Machine learning modeling of microplastics removal by coagulation in water and wastewater treatment
Researchers developed machine learning models to predict how effectively coagulation, a common water treatment process, can remove microplastics under different conditions. The best model achieved 96% accuracy and found that water temperature had the biggest negative effect on removal, while adding coagulant aids had the most positive effect. These tools could help water treatment plants optimize their processes to better remove microplastics from drinking water.
Hybrid Ensemble Machine Learning Models with SHAP Explainability for Robust Prediction of Suspended Particle Attachment Efficiency in Complex Environmental Systems
Scientists developed a new computer model that can better predict how tiny particles—including microplastics—clump together and move through the environment. The model found that salt levels in water are the main factor controlling how single particles stick together, while electrical charge differences matter most when different types of particles interact. This research could help us better understand how microplastics and other harmful particles spread through water systems and potentially affect human health.
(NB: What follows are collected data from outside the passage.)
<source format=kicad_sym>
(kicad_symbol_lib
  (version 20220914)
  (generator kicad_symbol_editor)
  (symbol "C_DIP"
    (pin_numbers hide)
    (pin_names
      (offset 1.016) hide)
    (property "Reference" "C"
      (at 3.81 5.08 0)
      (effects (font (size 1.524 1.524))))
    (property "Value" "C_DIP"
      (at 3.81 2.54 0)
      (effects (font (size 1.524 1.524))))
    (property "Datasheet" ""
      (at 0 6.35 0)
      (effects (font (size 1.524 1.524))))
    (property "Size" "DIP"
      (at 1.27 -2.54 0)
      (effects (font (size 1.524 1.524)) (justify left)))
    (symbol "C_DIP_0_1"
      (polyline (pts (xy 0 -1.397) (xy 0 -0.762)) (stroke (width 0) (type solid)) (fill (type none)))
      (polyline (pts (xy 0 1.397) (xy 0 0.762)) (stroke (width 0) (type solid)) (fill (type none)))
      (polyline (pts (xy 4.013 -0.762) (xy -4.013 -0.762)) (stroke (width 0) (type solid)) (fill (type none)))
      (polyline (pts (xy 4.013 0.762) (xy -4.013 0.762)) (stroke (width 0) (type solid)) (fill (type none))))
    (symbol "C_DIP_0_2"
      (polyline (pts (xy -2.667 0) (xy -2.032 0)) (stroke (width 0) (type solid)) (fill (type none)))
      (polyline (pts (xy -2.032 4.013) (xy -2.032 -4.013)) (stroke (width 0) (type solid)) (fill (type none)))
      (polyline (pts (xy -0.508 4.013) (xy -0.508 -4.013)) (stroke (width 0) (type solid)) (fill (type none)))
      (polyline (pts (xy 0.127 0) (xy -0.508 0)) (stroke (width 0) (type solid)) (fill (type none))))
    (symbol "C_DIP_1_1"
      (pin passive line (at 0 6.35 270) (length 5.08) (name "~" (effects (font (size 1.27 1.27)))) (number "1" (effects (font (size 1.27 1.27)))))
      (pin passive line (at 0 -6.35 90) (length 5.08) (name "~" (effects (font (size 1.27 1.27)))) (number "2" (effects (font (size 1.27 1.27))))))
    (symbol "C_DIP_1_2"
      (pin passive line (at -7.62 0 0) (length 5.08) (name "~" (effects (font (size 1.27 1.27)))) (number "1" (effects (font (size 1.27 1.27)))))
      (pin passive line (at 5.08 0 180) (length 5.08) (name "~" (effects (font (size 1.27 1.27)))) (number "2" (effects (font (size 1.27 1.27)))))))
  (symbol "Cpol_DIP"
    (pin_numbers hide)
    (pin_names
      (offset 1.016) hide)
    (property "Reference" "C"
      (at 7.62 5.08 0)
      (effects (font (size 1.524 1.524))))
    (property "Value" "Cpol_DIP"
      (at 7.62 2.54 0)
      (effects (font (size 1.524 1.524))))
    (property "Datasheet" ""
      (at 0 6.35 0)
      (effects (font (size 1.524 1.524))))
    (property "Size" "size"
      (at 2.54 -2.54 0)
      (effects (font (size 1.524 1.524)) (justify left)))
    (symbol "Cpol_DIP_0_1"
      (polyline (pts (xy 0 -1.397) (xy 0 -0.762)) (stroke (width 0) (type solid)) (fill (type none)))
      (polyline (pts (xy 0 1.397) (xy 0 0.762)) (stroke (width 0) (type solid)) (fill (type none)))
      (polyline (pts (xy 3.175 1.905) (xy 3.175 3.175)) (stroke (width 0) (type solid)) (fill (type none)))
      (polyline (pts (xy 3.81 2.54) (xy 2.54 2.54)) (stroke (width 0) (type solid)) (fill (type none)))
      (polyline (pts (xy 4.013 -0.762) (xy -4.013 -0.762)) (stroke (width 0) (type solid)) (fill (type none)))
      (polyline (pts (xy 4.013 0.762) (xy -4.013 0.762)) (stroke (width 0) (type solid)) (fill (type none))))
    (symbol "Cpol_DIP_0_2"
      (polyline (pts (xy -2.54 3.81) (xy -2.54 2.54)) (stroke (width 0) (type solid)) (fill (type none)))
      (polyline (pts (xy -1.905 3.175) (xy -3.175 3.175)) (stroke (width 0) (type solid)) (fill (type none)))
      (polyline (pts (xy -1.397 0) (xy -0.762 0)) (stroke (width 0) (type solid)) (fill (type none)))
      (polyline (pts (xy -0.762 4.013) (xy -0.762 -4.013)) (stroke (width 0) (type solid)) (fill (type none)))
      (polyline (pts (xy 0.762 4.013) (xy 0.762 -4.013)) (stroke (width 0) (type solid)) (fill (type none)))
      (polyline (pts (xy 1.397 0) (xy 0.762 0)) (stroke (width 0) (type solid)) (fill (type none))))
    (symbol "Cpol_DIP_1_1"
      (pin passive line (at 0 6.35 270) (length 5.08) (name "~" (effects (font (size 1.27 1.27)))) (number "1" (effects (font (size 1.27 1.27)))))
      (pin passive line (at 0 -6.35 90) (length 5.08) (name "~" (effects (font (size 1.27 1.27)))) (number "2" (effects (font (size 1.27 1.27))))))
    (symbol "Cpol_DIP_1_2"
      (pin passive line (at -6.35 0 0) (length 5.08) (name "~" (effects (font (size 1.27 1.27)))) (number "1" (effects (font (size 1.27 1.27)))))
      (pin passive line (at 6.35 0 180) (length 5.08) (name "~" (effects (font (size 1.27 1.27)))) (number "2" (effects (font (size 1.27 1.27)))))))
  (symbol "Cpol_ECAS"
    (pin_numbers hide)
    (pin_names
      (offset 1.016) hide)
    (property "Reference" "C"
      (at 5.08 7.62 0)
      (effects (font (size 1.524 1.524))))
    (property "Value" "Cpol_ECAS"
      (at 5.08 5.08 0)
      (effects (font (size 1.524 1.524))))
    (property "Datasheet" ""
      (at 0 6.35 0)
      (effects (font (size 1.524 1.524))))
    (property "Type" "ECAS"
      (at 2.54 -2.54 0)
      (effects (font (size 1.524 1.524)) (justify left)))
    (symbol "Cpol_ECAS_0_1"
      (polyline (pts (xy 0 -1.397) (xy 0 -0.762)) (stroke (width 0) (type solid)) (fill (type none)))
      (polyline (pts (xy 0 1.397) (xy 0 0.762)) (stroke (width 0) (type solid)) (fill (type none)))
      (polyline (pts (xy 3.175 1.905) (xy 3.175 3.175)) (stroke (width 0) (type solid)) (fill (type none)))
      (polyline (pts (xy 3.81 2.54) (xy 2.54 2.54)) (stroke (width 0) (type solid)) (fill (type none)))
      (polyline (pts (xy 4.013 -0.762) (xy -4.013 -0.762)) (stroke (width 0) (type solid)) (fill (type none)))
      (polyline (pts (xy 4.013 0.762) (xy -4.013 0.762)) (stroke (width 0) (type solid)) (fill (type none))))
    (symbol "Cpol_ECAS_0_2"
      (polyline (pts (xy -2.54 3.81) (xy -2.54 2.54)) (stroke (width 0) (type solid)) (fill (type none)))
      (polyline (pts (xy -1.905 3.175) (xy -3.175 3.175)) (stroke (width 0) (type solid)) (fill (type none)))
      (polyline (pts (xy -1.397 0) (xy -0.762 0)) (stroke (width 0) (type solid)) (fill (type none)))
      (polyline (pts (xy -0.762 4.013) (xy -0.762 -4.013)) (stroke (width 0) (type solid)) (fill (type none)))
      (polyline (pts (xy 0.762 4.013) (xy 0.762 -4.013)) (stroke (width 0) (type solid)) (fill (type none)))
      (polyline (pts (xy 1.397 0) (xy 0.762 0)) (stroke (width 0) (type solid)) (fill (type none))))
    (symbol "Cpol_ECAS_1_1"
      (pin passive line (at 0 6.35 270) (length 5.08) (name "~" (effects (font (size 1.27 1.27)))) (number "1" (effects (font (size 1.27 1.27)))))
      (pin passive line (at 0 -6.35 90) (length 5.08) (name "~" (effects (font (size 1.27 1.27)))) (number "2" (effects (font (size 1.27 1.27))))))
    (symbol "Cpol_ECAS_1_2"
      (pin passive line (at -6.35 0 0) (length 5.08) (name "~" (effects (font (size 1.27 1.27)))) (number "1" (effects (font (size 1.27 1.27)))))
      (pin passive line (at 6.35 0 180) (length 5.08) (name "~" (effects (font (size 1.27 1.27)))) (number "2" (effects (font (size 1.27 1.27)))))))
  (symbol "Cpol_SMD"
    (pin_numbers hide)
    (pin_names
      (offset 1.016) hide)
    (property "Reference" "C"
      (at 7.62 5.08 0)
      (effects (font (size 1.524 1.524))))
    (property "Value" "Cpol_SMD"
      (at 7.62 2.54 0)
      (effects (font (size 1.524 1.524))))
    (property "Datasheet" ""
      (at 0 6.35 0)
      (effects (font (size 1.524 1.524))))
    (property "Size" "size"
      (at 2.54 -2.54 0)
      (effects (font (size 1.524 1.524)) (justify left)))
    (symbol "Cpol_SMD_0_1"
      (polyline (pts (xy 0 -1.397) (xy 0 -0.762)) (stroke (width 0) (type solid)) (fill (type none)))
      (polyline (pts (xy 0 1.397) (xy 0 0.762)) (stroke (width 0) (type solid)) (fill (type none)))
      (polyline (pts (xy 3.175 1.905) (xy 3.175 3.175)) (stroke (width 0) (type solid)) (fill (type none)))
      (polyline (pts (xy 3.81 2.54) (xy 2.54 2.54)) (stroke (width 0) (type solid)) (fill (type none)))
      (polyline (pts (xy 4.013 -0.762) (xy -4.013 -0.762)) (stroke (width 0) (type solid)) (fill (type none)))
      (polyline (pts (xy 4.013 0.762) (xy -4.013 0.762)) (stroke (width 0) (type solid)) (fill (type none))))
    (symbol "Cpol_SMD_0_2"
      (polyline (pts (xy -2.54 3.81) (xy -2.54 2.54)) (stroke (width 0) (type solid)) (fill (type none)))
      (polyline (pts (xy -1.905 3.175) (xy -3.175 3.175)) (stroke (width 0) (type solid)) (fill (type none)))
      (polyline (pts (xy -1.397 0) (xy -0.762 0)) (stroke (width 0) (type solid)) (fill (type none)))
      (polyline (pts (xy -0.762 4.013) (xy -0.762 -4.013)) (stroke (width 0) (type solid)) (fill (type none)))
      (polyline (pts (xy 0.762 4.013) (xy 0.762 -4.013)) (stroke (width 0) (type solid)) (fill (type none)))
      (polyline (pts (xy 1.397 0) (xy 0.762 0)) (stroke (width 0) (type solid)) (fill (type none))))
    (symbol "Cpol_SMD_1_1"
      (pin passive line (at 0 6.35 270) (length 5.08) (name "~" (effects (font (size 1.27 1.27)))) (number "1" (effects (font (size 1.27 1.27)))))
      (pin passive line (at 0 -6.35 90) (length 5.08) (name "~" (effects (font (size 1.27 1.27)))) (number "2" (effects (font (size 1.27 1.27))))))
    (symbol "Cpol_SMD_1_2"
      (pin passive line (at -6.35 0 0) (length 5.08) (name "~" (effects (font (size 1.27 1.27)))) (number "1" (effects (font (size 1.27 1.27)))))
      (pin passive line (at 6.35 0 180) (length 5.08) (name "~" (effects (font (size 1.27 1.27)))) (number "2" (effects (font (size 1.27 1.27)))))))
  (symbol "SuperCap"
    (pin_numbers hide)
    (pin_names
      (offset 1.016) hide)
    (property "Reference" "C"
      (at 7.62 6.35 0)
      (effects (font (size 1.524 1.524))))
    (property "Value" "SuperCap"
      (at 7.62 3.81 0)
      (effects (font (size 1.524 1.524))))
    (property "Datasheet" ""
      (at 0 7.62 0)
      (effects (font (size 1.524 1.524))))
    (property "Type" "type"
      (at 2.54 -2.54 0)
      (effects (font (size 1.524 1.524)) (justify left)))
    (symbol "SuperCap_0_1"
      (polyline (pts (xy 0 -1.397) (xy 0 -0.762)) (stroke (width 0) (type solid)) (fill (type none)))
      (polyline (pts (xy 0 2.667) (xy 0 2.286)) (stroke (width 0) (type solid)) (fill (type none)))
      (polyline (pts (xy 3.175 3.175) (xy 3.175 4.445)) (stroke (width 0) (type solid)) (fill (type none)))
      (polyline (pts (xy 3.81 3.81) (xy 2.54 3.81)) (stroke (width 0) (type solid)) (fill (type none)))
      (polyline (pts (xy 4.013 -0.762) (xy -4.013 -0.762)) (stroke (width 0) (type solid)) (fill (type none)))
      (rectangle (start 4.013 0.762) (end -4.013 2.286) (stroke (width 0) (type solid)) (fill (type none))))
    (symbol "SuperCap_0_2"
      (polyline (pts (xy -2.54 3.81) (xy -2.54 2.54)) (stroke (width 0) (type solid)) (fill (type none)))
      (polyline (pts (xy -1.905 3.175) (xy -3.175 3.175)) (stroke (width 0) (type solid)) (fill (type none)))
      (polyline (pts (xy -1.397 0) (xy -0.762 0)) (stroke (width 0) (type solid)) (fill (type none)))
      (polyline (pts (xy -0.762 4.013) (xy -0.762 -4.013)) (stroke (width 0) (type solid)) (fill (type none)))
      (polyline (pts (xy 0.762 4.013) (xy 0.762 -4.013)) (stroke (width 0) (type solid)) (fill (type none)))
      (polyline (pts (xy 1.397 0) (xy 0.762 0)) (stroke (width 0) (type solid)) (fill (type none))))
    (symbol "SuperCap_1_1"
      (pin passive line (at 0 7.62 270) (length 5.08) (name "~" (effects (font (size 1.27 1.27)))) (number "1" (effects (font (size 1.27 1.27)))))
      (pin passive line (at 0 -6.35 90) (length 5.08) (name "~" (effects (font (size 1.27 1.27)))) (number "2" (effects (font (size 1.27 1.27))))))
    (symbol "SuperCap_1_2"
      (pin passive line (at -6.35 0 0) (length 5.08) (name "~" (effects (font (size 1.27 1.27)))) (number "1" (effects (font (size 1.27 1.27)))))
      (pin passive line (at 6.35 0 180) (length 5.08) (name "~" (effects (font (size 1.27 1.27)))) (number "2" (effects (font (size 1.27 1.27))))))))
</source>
Unraveling the ecotoxicity of micro(nano)plastics loaded with environmental pollutants using ensemble machine learning.
Researchers developed an ensemble machine learning algorithm to predict the ecotoxicity of micro(nano)plastics loaded with environmental pollutants, addressing a key knowledge gap where most studies examine plastic particles alone. The model revealed that co-pollutant loading substantially amplifies toxicity and that particle characteristics govern outcomes.
Prediction of the joint toxicity of microplastics and organic pollutants on algae based on machine learning
Researchers used machine learning models to predict the combined toxicity of microplastics and organic pollutants on algae, achieving high accuracy with gradient-boosted decision tree models. They found that microplastic concentration, particle size, and the hydrophobicity of organic pollutants were the most important factors influencing toxic effects. The study provides a computational framework that could help assess environmental risks from microplastic-pollutant mixtures more efficiently than traditional laboratory testing.
Investigating the adsorption of organic compounds onto microplastics via experimental, simulation, and prediction methods
This review systematically examined experimental, simulation, and predictive modeling approaches for studying the adsorption of organic compounds onto microplastics, synthesizing findings on how molecular interactions, environmental conditions, and plastic aging affect microplastic vector behavior for organic pollutants.